Others See Your Natural Talent
Moses chose twelve men—one from each of the twelve “tribes” of Israel—to explore Canaan, the land Yahweh had promised to give Abraham, Isaac, and Jacob. He must have seen some natural leadership qualities in these men, some ability to assess a military target, the wisdom to make sound decisions for the nation as a whole.
“…from the tribe of Reuben, Shammua son of Zaccur; from the tribe of Simeon, Shaphat son of Hori; from the tribe of Judah, Caleb son of Jephunneh; from the tribe of Issachar, Igal son of Joseph; from the tribe of Ephraim, Hoshea son of Nun; from the tribe of Benjamin, Palti son of Raphu; from the tribe of Zebulun, Gaddiel son of Sodi; from the tribe of Manasseh (a tribe of Joseph), Gaddi son of Susi; from the tribe of Dan, Ammiel son of Gemalli; from the tribe of Asher, Sethur son of Michael; from the tribe of Naphtali, Nahbi son of Vophsi; from the tribe of Gad, Geuel son of Maki. These are the names of the men Moses sent to explore the land. (Moses gave Hoshea son of Nun the name Joshua.)” Numbers 13:4-16
But in ONE MAN—Hoshea—Moses must have seen a tendency to lean on his human ability. “Hoshea” means salvation, and Moses renamed this man, Yahweh saves. All twelve men undoubtedly displayed some natural confidence and competence for the tasks laid before them, but as God’s mouthpiece, Moses spoke into Hoshea’s life—reminding him to LOOK UP even when his natural abilities are strong.
When Was He Renamed?
From the very first steps of the Exodus journey, the Israelites had to trust Yahweh. Young Hoshea was given his first leadership task in battle…I think it’s called baptism by fire. No time to work up the ranks when everyone in the army is a newbie!
“The Amalekites came and attacked the Israelites at Rephidim. Moses said to Joshua, ‘Choose some of our men and go out to fight the Amalekites. Tomorrow I will stand on top of the hill with the staff of God in my hands.’” Exodus 17:8-9
Notice, Moses calls Hoshea “Joshua” from his very first God-assignment. This job was too big for the naturally-talented Hoshea—no matter how big, strong, smart, or competent the young man might have been.
And notice Moses didn’t make a big ceremony of the renaming! We have a parenthetical statement in Numbers 13:16 that tells us he renamed Joshua, but we don’t know exactly when or how it happened. Why? Because it’s not about Joshua. It’s not about Moses. It’s about the natural flow of God’s power working through these men to accomplish God’s good plan.
Why It Matters To You (And Me)
We’re all naturally good at something—and it’s probably NOT golf…just sayin. Other people may even recognize our natural abilities, but the really WISE people in our lives will encourage us to lean on Yahweh for even those things we naturally do well.
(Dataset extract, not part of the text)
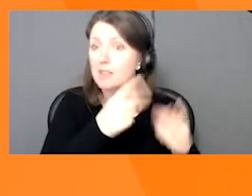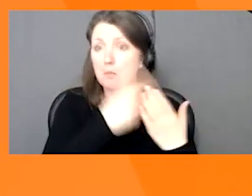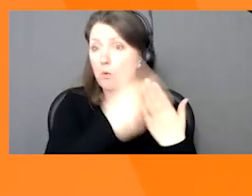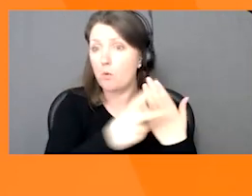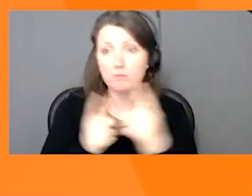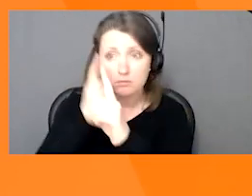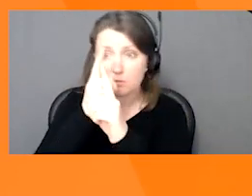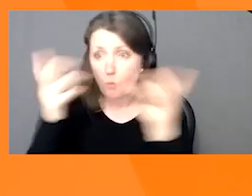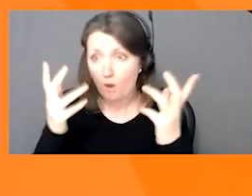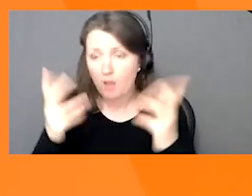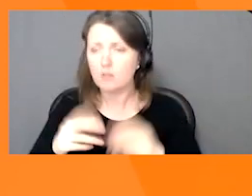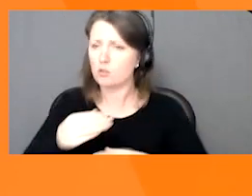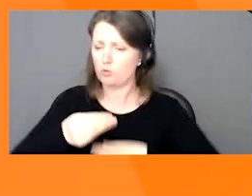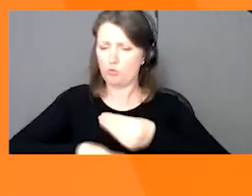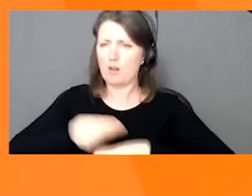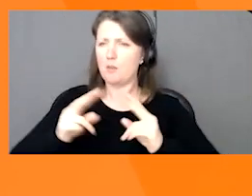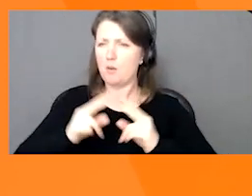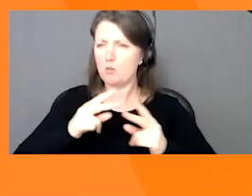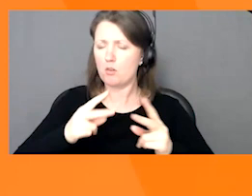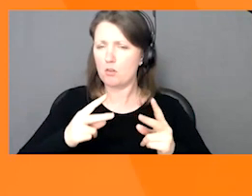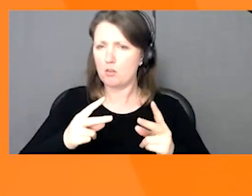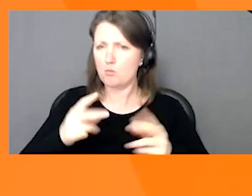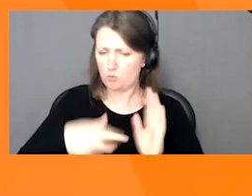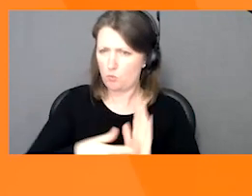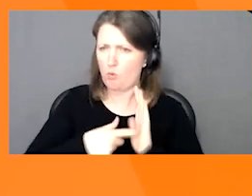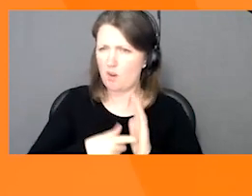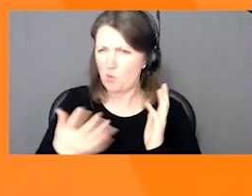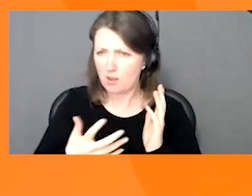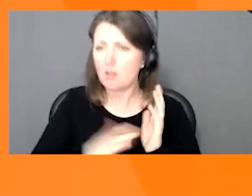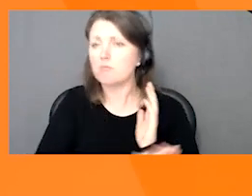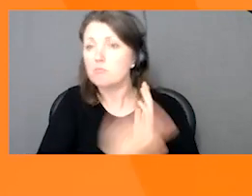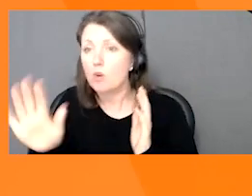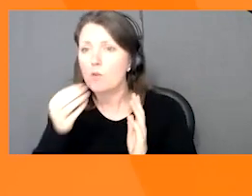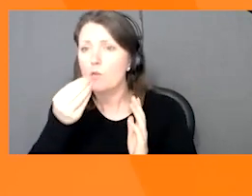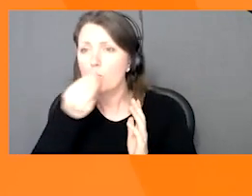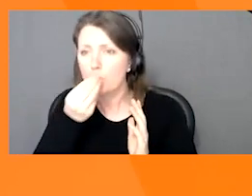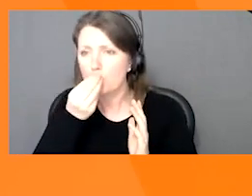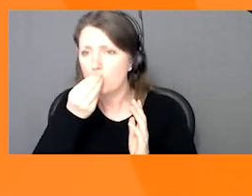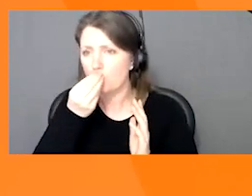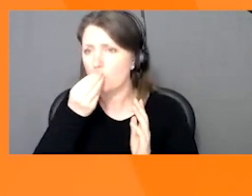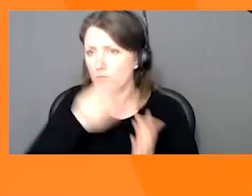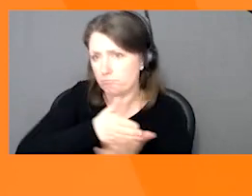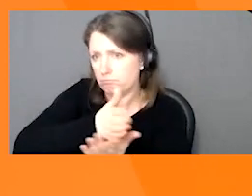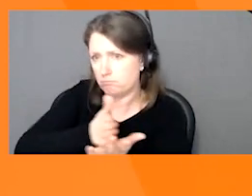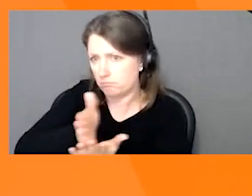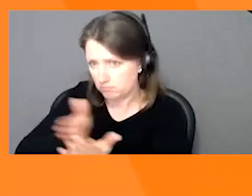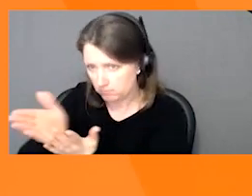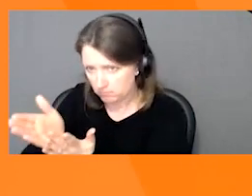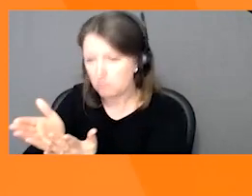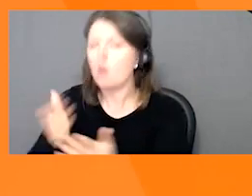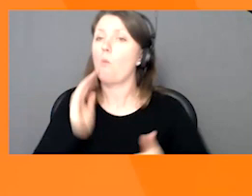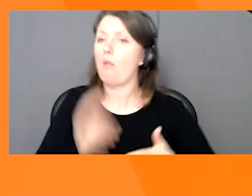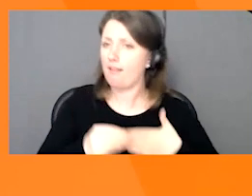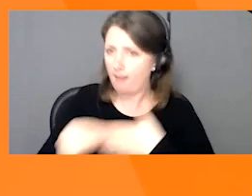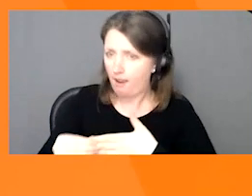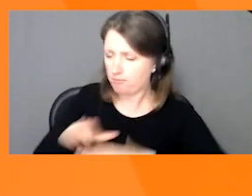on how to meet trading partner requirements across grocery and food service channels and provides guidance and resources through product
Because when our natural talent partners with God’s supernatural anointing, big things happen. God-sized things happen. We defeat Amalekites. We enter the Land of God’s Promise. And GOD gets the glory. May it be so in my life, Lord! Selah.
- How often do we ask God help us accomplish things we’re naturally good at?
- Anyone can recognize talent, but wisdom counsels natural ability to lean on God and go farther.
- When natural talent invites God’s supernatural anointing, impossible victories occur.
- What circumstance have you been “handling” with your own very competent abilities? Is it time to let go of your old name, Hoshea (salvation), and embrace your new name, Joshua (God saves)?